Now that I’ve had a day to reflect on the changes American announced to their frequent flyer program (not to mention to the US Airways award chart and to checked baggage allowances), more and more I think the lesson in all of this is about member respect.
A lot of readers gave me flak for not recognizing the gravity of the changes themselves. And while I will personally miss stopovers at a North American gateway city, and the hidden value in distance-based awards, I just wasn’t that surprised to see them go. My frustrations remain with the lack of notice, and with how that sets the stage for all of the other news that is still to come.
- Double miles awards were always done for. United and Delta were already triple for premium cabin international awards (and United doesn’t even offer last seat availability to all members at those prices). US Airways was way out in front with the multiple tiers. And US Airways has blackout dates even. So they were going to have to fight a real battle with revenue management for AAdvantage just to be able to buy those seats. I loved the old system. I’m really sad to see it go. But the writing has been on that wall a long time.
- The oneworld explorer awards and stopovers at the North American gateway city were expensive components of the program that I think they saw as limited value. I’m not saying they were of little value, just that from the program’s pespective they were high cost and low return. Suzanne Rubin said that some of it was IT integration-related, too, and that’s probably right in terms of their looking at the costs they’re facing. Already they misprice the North American stopover quite a lot. US Airways doesn’t even have one way awards now. So as they go down the list of things US Airways has and American has and what they’re going to do going forward these probably seemed like easy kills… expensive when they’re redeemed, hard to service (technologically and/or agent training), benefiting a relatively small portion of the membership.
The piece that’s really disappointing is eliminating oneworld explorer and stopovers overnight without notice. Several commenters here mentioned they were saving up points, had maybe 350,000 in their account now, almost had enough to book a distance-based oneworld award for a honeymoon and now that’s gone. American should have said the awards will go away, you have a certain fixed amount of time left to book them. Pulling out the rug from under members who have been saving their points for a long time is simply beneath the dignity of the program.
I wasn’t expecting to hear how surprised Suzanne Rubin seemed by the reaction to the changes, she had her talking points about how they’re really giving notice, and American’s public relations folks wanted to remind about the great product changes that are happening at US Airways as part of this (nothing new today on that). But then Suzanne said they’re going to have to take this customer reaction into account next time. I hope she does.

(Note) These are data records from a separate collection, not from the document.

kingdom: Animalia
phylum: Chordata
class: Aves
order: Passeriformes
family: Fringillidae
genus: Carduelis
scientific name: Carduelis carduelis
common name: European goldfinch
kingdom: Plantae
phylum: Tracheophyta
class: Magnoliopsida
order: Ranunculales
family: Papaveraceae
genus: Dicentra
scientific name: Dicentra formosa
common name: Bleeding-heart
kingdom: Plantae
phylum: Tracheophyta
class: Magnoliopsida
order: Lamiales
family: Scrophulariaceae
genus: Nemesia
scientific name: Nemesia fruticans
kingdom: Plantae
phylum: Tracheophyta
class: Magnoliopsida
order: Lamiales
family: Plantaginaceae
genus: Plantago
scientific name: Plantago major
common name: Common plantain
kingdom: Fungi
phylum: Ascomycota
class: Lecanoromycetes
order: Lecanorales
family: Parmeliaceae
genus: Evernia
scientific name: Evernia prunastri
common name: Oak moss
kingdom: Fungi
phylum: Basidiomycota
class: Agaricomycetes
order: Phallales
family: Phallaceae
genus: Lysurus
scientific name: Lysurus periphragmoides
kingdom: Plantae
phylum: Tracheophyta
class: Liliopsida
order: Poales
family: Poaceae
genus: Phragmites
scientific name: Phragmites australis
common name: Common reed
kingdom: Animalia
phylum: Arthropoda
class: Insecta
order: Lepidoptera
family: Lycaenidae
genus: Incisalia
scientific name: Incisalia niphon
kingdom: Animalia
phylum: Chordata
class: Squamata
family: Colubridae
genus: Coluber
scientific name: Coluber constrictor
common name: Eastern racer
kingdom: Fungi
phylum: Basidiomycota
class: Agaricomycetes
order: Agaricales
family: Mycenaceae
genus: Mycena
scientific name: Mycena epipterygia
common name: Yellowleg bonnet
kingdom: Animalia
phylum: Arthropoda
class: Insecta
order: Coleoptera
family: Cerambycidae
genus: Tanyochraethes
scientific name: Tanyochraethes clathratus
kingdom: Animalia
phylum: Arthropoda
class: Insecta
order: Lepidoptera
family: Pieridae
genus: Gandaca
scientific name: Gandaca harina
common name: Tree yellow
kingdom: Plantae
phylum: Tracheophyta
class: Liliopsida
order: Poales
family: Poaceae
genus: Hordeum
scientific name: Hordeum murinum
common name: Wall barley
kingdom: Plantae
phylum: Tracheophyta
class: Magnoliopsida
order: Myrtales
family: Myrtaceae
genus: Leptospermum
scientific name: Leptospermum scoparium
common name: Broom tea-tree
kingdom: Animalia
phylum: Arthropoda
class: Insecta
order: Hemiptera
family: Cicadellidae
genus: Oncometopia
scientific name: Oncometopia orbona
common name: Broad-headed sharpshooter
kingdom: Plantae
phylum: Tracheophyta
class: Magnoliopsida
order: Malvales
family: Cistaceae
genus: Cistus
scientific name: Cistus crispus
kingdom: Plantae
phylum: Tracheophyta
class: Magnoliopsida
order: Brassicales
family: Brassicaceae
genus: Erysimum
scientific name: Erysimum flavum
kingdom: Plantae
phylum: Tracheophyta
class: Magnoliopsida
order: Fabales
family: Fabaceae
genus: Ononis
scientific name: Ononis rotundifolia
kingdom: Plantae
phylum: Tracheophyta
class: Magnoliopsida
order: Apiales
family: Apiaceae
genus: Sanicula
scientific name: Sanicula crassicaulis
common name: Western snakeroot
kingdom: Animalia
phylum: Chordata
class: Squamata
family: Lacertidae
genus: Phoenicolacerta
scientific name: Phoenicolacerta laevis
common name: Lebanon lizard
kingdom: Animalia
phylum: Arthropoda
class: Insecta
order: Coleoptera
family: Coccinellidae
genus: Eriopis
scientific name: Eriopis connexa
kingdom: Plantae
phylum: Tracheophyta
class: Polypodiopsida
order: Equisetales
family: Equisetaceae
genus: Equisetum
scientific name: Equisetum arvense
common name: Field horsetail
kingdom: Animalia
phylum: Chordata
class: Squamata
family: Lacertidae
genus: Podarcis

American’s e-mail blast to members about changes today said this about awards:
Redeem for less Effective today for travel starting June 1, 2014, a one way AAnytime award now starts as low as 20,000 miles plus applicable taxes and carrier–imposed fees. Plus we’ve lowered the minimum number of miles needed for AAnytime awards to popular destinations like Hawaii, the Caribbean and Europe. Our lowest AAnytime mileage levels are available for more than 50% of the year. Don’t forget we still offer MileSAAver awards that can be redeemed for as low as 12,500 miles each way, plus applicable taxes and carrier-imposed fees.
When I had my op-ed in USA Today the week the merger got the green light to go ahead one of my three key pieces of advice was to treat members with respect, no talk about enhancements when you’re taking things away that they value.
Here’s how I concluded that op-ed:
Value your customers, and be honest with them. Jeff Smisek, who was the CEO of Continental when it took control of the larger United, made a cameo in his new airline’s safety video and told passengers he’d make some changes they would like.
Wrong. Those changes included taking away upgrades from million-mile fliers, reducing bonus miles for frequent fliers and increasing ticket change fees.
Creating the world’s largest airline brings with it a great responsibility. By providing a better product, at a continually better price, the new American will grow its size and profits. But if its sees customers as the enemy, customers will fly with someone else.
Today’s changes were pretty predictable. But there’s going to be a lot more changes where American and US Airways are different. In some cases they’ll pick one system or another, and in other cases they might do something completely different. But to name just a few — how upgrades work, and the overall award chart — there are going to be a lot of unhappy members no matter what they choose.
US Airways members won’t want to pay for upgrade stickers. American members who have benefited from a higher upgrade percentage at a lower tier than they otherwise would have because they aren’t competing against every elite every time will find themselves frustrated by unlimited complimentary upgrades for all elites.
How many systemwide upgrades will top tier elites get? Will there be any fare restriction attached?
There are lots of changes to come, everyone is going to be unhappy with something. The key going forward is to communicate with members honestly, and with respect, with an explanation for why choices are being made, and with advance notice.
In other words, to do it very much not like today’s (relatively minor in the scheme of things to come) debacle.